Dünya Sağlık Örgütü, “aşırı derecede öldürücü” bir süper mikrop konusunda alarm veriyor. Kurum, insanların endişe verici virüs türleri tarafından enfekte edildiğine dair artan raporlar alıyor. Klebsiella pnömonisi—Bakterilere karşı mevcut son kalan antibiyotiklere direnç gösterebilen ve herkesi ciddi şekilde hasta edebilen suşlar. Bu bakterilerin yaygın veya yaygın olduğu hakkında çok az şey biliniyor, bu nedenle DSÖ ülkelerin tehdidin gözetimini artırması için baskı yapıyor.

K.pnömonia toprakta ve insan mikrobiyotasının bir parçası olarak yaygın olarak bulunan, yani vücudumuzda veya vücudumuzda yaşayan zararsız ve yararlı bakterilerin mahalleleri olan her yerde bulunan bir bakteridir. K.pnömonia ağzımızda, cildimizde veya bağırsaklarımızda yaşarken genellikle sorun çıkarmaz, bazen hastalığa yol açabilir, özellikle akciğerlerimize veya vücudun diğer bölgelerine ulaştığında. Bir mikrop olarak, K.pnömonia genellikle fırsatçı bir enfeksiyondur ve zaten sağlıksız olan ve/veya bağışıklık sistemi zayıflamış kişileri hasta eder.

Pek çok tehlikeli bakteri gibi, K.pnömonia tedavi etmek için kullanılan en yaygın antibiyotiklere direnç gösterecek şekilde istikrarlı bir şekilde evrimleşmiştir ve bu da onu ciddi bir sorun haline getirmiştir. Ancak son yıllarda doktorlar giderek daha fazla K.pnömonia sadece karbapenem antibiyotiklere (genellikle süper mikroplar için son çare tedavisi olan güçlü ilaçlar) direnmekle kalmayıp, hem bağışıklık sistemi zayıflamış hem de sağlıklı kişilerde ciddi enfeksiyonlara neden olabilen suşlar. Bu suşlara hipervirülans adı verilmiştir K.pnömonia dizi tipi 23 veya hvKp ST23.

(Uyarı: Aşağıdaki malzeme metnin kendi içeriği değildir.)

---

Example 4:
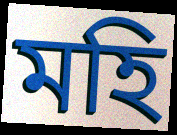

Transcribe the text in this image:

মহি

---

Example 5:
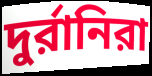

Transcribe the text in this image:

দুর্রানিরা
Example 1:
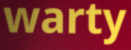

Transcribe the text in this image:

warty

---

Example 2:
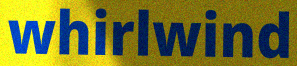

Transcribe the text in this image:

whirlwind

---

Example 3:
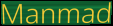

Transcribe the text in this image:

Manmad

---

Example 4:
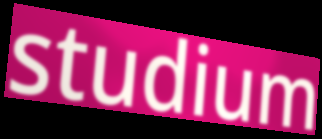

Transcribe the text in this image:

studium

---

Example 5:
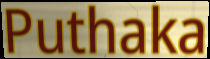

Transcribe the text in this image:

Puthaka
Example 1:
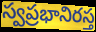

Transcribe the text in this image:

స్వప్రభానిరస్త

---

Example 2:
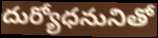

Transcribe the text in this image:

దుర్యోధనునితో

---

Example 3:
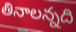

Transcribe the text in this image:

తినాలన్నది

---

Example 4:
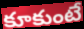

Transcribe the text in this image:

కూకుంటే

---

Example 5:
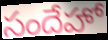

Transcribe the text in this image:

సందేహో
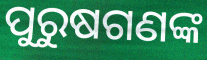
ପୁରୁଷଗଣଙ୍କ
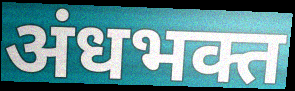
अंधभक्त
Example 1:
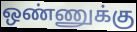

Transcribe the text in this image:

ஒண்ணுக்கு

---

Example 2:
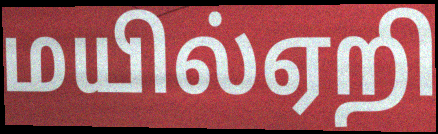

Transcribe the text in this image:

மயில்ஏறி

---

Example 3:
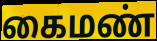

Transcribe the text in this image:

கைமண்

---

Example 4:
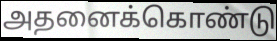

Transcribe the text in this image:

அதனைக்கொண்டு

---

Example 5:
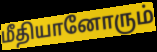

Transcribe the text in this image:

மீதியானோரும்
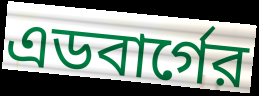
এডবার্গের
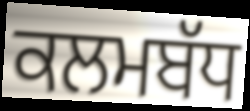
ਕਲਮਬੱਧ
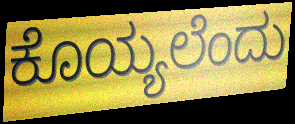
ಕೊಯ್ಯಲೆಂದು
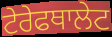
ਟੇਰੇਫਥਾਲੇਟ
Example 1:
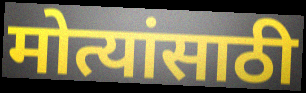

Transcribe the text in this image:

Bu hafta, DSÖ Veriliş Durum hakkında ciddi bir güncelleme. Bu artan raporlar ışığında, WHO’nun Küresel Antimikrobiyal Direnç ve Ortaya Çıkan Antimikrobiyal Direnç Raporlama Gözetim Sistemi (GLASS-EAR), bu yılın başlarında dünyanın dört bir yanındaki ülkelere kendi arka bahçelerinde yakın zamanda hvKp ST23 vakaları görüp görmediklerini soran bir talep gönderdi. Yanıt veren 43 ülkeden 16’sı, ABD, Kanada, İngiltere ve Japonya dahil olmak üzere hvKp vakaları bildirirken, 12’si özellikle hvKp ST23 vakaları bildirdi. Ancak WHO, bu vakaların bile bu enfeksiyonları güvenilir ve hızlı bir şekilde tespit etmek için gereken araçların eksikliği göz önüne alındığında buzdağının sadece görünen kısmı olduğunu buldu.

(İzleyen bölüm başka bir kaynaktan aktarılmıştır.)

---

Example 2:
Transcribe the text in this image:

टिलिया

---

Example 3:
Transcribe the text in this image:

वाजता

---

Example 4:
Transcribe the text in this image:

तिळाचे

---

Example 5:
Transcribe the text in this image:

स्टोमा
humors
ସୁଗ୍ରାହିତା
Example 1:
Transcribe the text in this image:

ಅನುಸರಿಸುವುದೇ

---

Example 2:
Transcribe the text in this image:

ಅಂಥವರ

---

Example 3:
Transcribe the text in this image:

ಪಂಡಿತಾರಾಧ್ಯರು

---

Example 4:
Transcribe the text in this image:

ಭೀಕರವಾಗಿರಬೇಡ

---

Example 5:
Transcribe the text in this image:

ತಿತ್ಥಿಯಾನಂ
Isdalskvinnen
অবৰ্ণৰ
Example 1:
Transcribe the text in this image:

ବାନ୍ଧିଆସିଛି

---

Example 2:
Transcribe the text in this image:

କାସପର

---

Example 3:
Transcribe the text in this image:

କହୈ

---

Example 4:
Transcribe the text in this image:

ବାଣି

Kuruluş raporunda, “Küresel olarak, hvKp suşlarının rutin olarak tanımlanmasına ve bilgi toplanmasına izin veren sistematik bir gözetim yoktur” dedi. “HvKp’nin tanımlanması, genomik dizileme testleri veya hipervirülans gösterebilecek belirli belirteçlerin analizi için mevcut laboratuvar kapasitesi tarafından belirlendiği için zorludur, bu nedenle hvKp ile ilişkili enfeksiyonların yaygınlığı hafife alınmış olabilir.”

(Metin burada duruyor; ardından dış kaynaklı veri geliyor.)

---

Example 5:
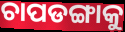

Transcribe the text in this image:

ଚାପଡଙ୍ଗାକୁ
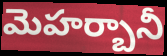
మెహర్బానీ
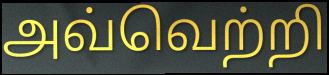
அவ்வெற்றி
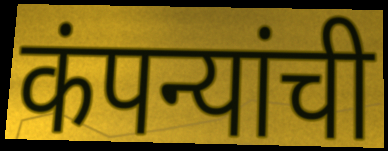
कंपन्यांची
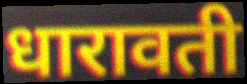
धारावती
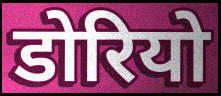
डोरियो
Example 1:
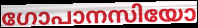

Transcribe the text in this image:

ഗോപാനസിയോ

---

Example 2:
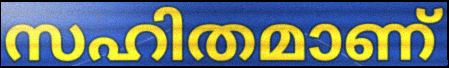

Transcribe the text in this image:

സഹിതമാണ്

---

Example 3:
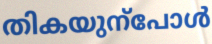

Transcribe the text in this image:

തികയുന്പോൾ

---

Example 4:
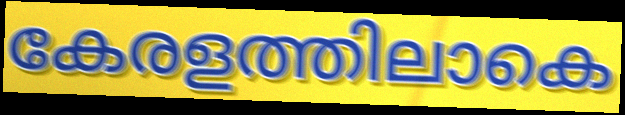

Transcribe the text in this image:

കേരളത്തിലാകെ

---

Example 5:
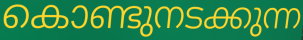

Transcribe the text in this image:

കൊണ്ടുനടക്കുന്ന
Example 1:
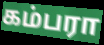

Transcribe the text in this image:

கம்பரா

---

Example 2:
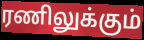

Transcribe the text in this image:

ரணிலுக்கும்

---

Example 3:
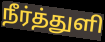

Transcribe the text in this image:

நீர்த்துளி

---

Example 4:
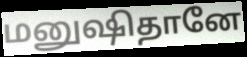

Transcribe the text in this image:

மனுஷிதானே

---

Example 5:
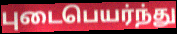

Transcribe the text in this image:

புடைபெயர்ந்து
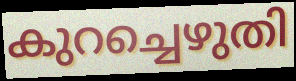
കുറച്ചെഴുതി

Şimdilik, WHO hvKp ST23 için orta düzeyde bir risk seviyesi değerlendirdi, ancak bunun gerçekte ne kadar büyük bir sorun olduğunu ve yakın gelecekte nasıl olabileceğini anlamak için çok daha fazla veriye ihtiyaç duyulacağını kabul etti. Sonuç olarak, WHO ülkelerin hvKp suşlarına yönelik gözetim çabalarını iyileştirmeleri çağrısında bulunuyor ve buna klinisyenler, test laboratuvarları ve kamu sağlık sistemleri arasında farkındalığın artırılması da dahil olmalı.

Örgüt, “DSÖ, Üye Devletlere hvKp’nin erken ve güvenilir bir şekilde tanımlanmasına olanak sağlamak için laboratuvar teşhis kapasitelerini kademeli olarak artırmalarını ve direnç genlerine ek olarak ilgili virülans genlerinin moleküler testleri ve tespiti ve analizleri konusunda laboratuvar kapasitelerini güçlendirmelerini önermektedir” dedi.